The collared lizard's imperfect adaptations
A male collared lizard stands ready to defend his territory against intruding males. Photo by Jeff Mitton.
By Jeff Mitton
A male collared lizard, Crotaphytus collaris, surveyed its territory from atop a small boulder.
I approached to get a better look, but it moved to hide in a clump of grass. I approached again, and it moved to another boulder, but here it took a stand, doing pushups to signal that it was ready to defend its territory.
I had two immediate impressions. First of all, this male was a dandy, brightly colored and ornately patterned. Second, its slender body, long legs and enormous feet clearly indicated that it was a runner.
Several selective forces influence the pattern and colors of collared lizards. Juveniles and females are cryptically colored, and their colors and textures vary from site to site, depending on the color of the local soil and rocks. This selection is administered by a long list of predators, including red-tailed hawks, Swainson's hawks, northern harriers, Cooper's hawks, ravens, crows, kestrels, bull snakes, pine snakes, black rat snakes, coachwhips and racers.
An experimental study demonstrated the adaptive value of crypsis for collared lizards. Clay models were set out in three different collared lizard localities, and the models were monitored to record predator attacks. Three types of models were deployed at each locality, mimicking juveniles, adult females and adult males. Predators struck at the brightly colored models of males but never struck the cryptic models of juveniles and adult females.
Juvenile males are cryptically colored, but they assume bright colors as they reach sexual maturity. Although bright male coloration increases the risk of predation, bright colors are absolutely necessary to attract mature females to a territory. In the arena of natural selection and evolution, a male that survives to old age but never mates is an abject failure; his genes will be lost. So males risk predation to attract mates.
Adult females, on the other hand, can afford to by cryptic, for there is no shortage of eager males. Juveniles must be cryptic, for they must evade predators so that they can survive to reproductive maturity and mate.
Collared lizards run in three different circumstances. First, they often stalk prey and then run to snag an insect or smaller lizard. Second, they run to the safety of a burrow when a predator threatens. Finally, adult males run to chase intruding males from the adult females in their territories.

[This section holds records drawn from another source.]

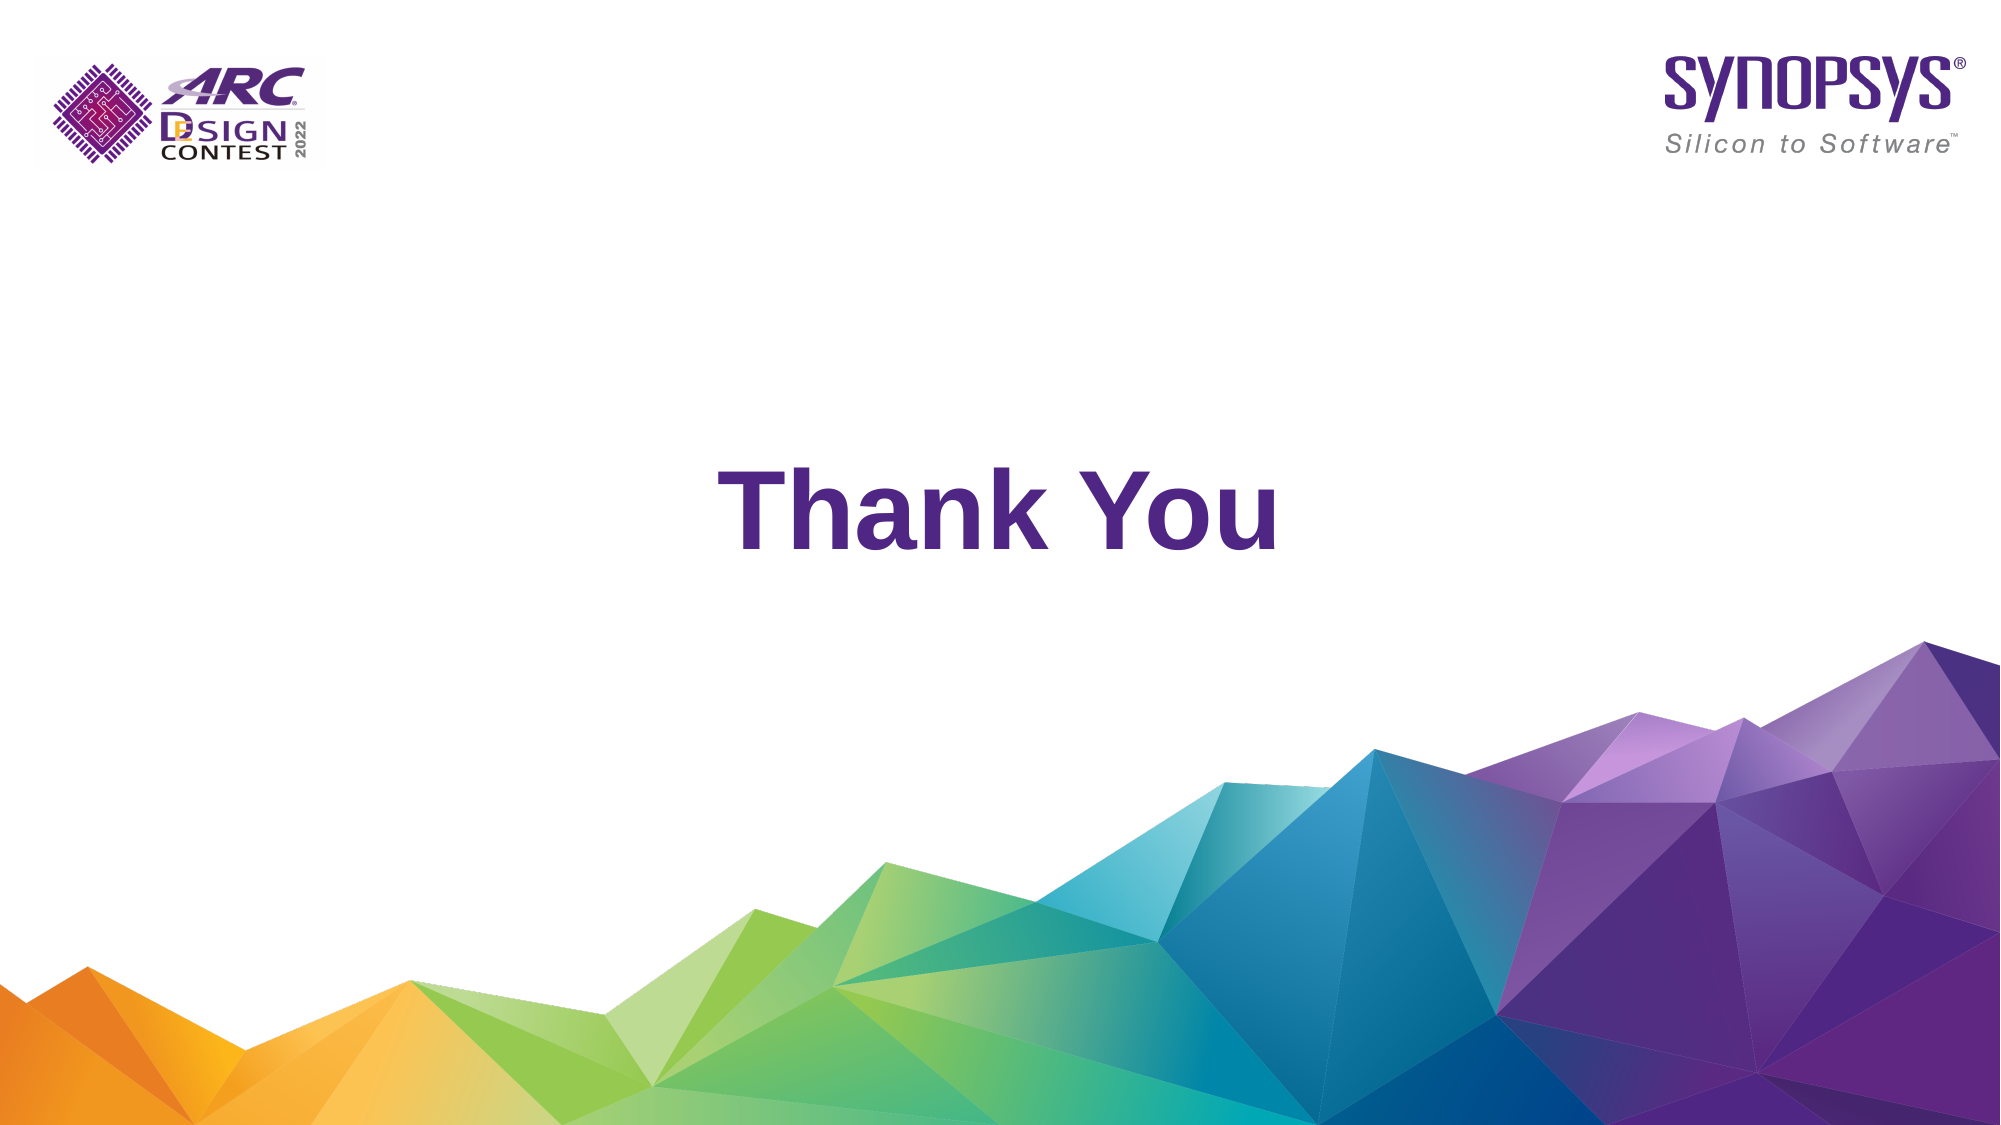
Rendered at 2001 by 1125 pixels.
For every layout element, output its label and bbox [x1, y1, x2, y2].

picture [0, 641, 2000, 1125]
picture [34, 56, 326, 170]
picture [1665, 56, 1966, 153]
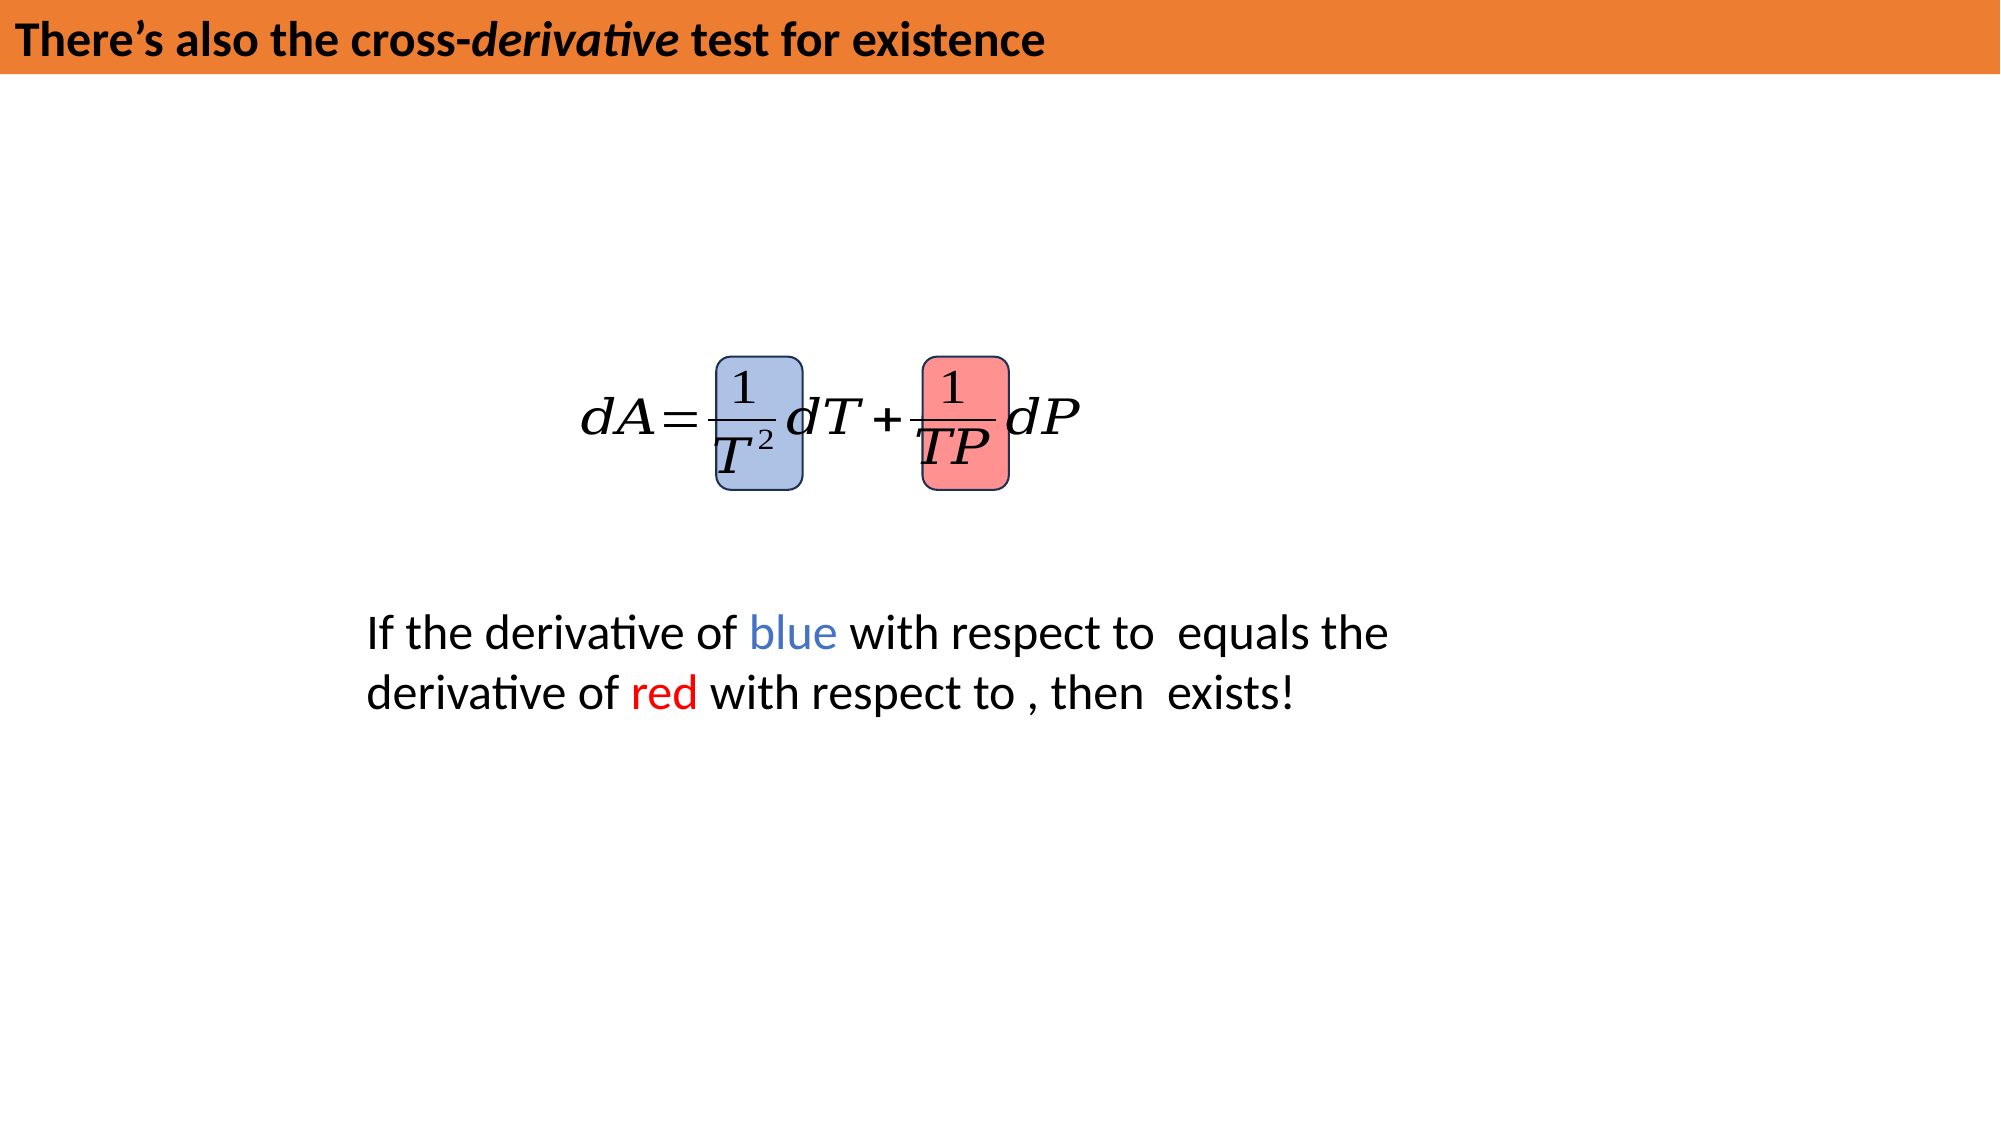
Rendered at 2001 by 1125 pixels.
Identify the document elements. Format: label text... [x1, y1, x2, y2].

text_box There’s also the cross-derivative test for existence [0, 0, 2000, 75]
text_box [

Adults run faster than juveniles, and everyone runs faster from a predator than they do in pursuit of prey. But males chasing intruding males from their territories attain the fastest speeds. Collared lizards are even able to run upright, on their back legs, balancing with their long, agile tails.
Natural selection favors the adult males that run the fastest. Among adult males, both territory size and the number of females within a territory increase with the male's top speed. Consequently, the fastest males have the most offspring; in the parlance of evolutionary biology, fast males have the highest fitness.
Some writers, considering the natural world and how it came to be, describe cases of optimal design and perfect adaptation. But natural selection, driven solely by differences in reproductive success, can neither detect nor strive for perfection.
The collared lizard's adaptations are excellent examples of what natural selection can achieve. The cryptic colors and patterns of juveniles and adult females are not perfect, but adequate matches to the local substrate colors and textures so that predators do not detect many of them. The color and patterns of adult males are adequate compromises between the crypsis needed to avoid predators and the flashiness needed to attract females.
Because selection for fast males is unopposed by other forms of selection, males are extraordinarily fast; but the fittest males are not infinitely fast, just faster than most other males.